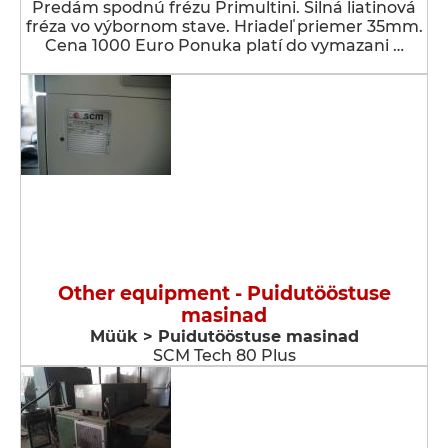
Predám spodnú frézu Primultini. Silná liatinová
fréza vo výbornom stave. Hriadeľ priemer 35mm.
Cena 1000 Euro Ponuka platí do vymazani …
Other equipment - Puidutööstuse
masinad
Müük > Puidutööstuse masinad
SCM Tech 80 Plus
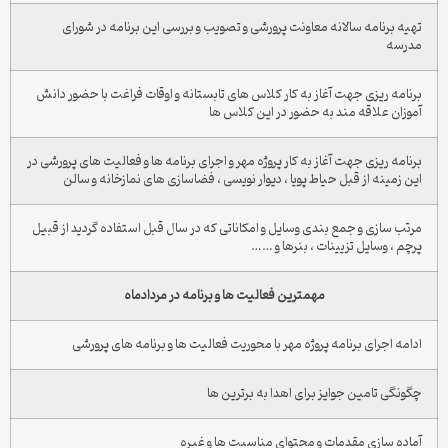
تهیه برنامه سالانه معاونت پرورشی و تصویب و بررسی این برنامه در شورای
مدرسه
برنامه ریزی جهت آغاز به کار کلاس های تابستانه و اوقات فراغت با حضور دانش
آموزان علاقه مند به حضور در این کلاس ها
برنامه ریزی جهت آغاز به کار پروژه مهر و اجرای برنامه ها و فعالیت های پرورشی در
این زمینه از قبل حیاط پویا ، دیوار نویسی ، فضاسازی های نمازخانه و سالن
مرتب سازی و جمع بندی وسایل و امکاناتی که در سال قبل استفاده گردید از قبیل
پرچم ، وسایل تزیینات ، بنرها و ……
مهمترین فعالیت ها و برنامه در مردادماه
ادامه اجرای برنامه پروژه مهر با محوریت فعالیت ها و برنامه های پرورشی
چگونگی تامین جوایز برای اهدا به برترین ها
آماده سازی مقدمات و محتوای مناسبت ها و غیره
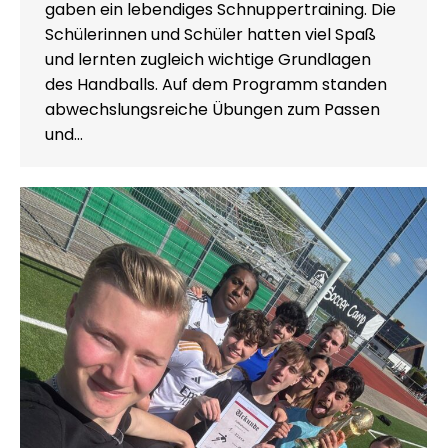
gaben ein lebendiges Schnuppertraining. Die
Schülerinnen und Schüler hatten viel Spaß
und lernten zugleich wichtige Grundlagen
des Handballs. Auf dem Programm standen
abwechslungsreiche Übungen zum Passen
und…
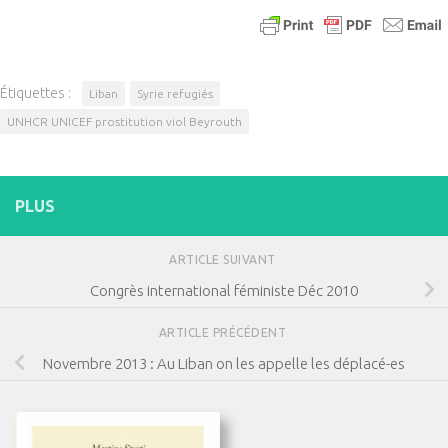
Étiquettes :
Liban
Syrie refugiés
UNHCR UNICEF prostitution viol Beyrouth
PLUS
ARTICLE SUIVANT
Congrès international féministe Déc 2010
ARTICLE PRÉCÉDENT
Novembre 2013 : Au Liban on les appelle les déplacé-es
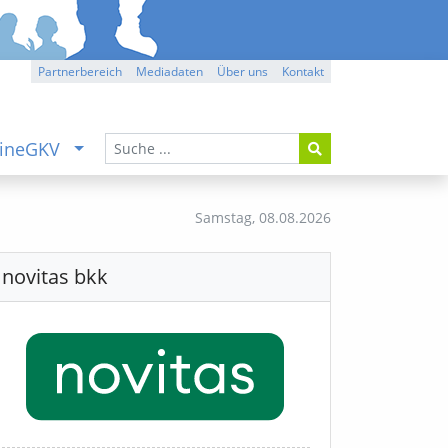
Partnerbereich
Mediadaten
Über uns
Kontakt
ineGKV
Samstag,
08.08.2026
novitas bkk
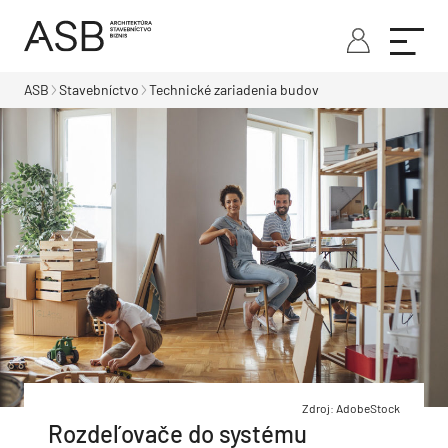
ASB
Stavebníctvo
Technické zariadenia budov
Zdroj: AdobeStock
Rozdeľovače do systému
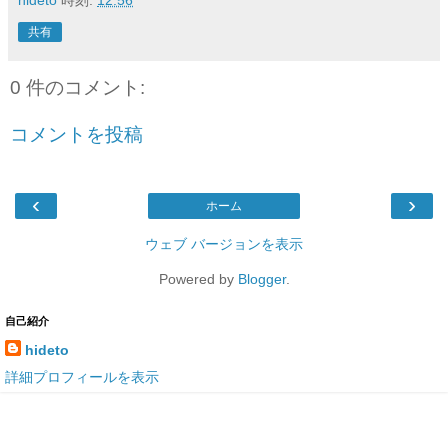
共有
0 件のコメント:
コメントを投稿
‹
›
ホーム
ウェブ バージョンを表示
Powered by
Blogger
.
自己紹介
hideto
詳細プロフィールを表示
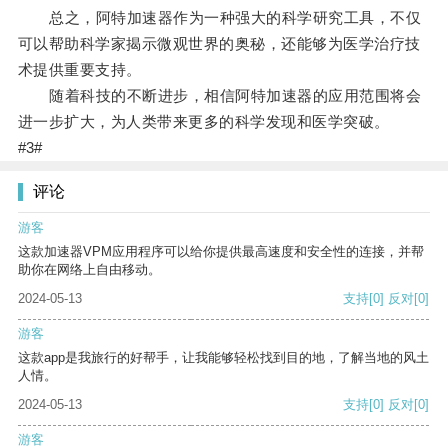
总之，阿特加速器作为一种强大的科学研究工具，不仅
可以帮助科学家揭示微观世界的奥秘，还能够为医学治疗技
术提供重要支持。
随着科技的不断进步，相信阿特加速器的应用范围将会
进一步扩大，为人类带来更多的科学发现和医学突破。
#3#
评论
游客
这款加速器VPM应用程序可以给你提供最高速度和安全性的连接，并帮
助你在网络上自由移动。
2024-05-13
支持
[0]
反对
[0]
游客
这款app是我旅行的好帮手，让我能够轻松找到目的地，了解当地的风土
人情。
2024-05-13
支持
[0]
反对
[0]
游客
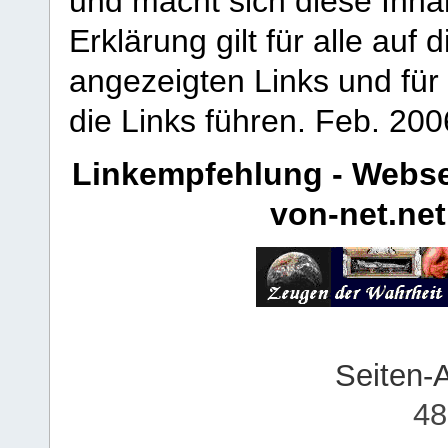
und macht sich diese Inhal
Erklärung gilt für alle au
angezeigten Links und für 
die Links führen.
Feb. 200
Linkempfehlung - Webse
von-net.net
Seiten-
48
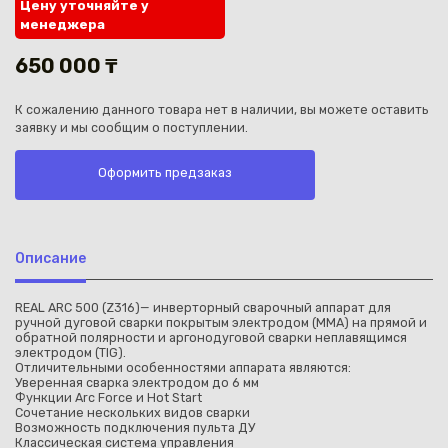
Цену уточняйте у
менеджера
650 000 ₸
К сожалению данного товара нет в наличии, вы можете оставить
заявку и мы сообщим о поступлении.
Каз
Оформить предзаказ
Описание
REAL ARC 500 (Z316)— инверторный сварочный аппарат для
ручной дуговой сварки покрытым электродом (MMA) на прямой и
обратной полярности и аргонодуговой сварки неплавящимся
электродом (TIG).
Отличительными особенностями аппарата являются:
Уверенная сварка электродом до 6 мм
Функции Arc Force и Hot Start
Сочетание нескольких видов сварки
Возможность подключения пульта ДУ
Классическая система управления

────────────────────────────────────────

In the listing above, find the line containing "Other equipment - Puidutööstuse" and the line containing "برنامه ریزی جهت آغاز به کار کلاس", then write out both of them and every line between, exactly, with no pictures.

Other equipment - Puidutööstuse
masinad
Müük > Puidutööstuse masinad
SCM Tech 80 Plus
تهیه برنامه سالانه معاونت پرورشی و تصویب و بررسی این برنامه در شورای
مدرسه
برنامه ریزی جهت آغاز به کار کلاس های تابستانه و اوقات فراغت با حضور دانش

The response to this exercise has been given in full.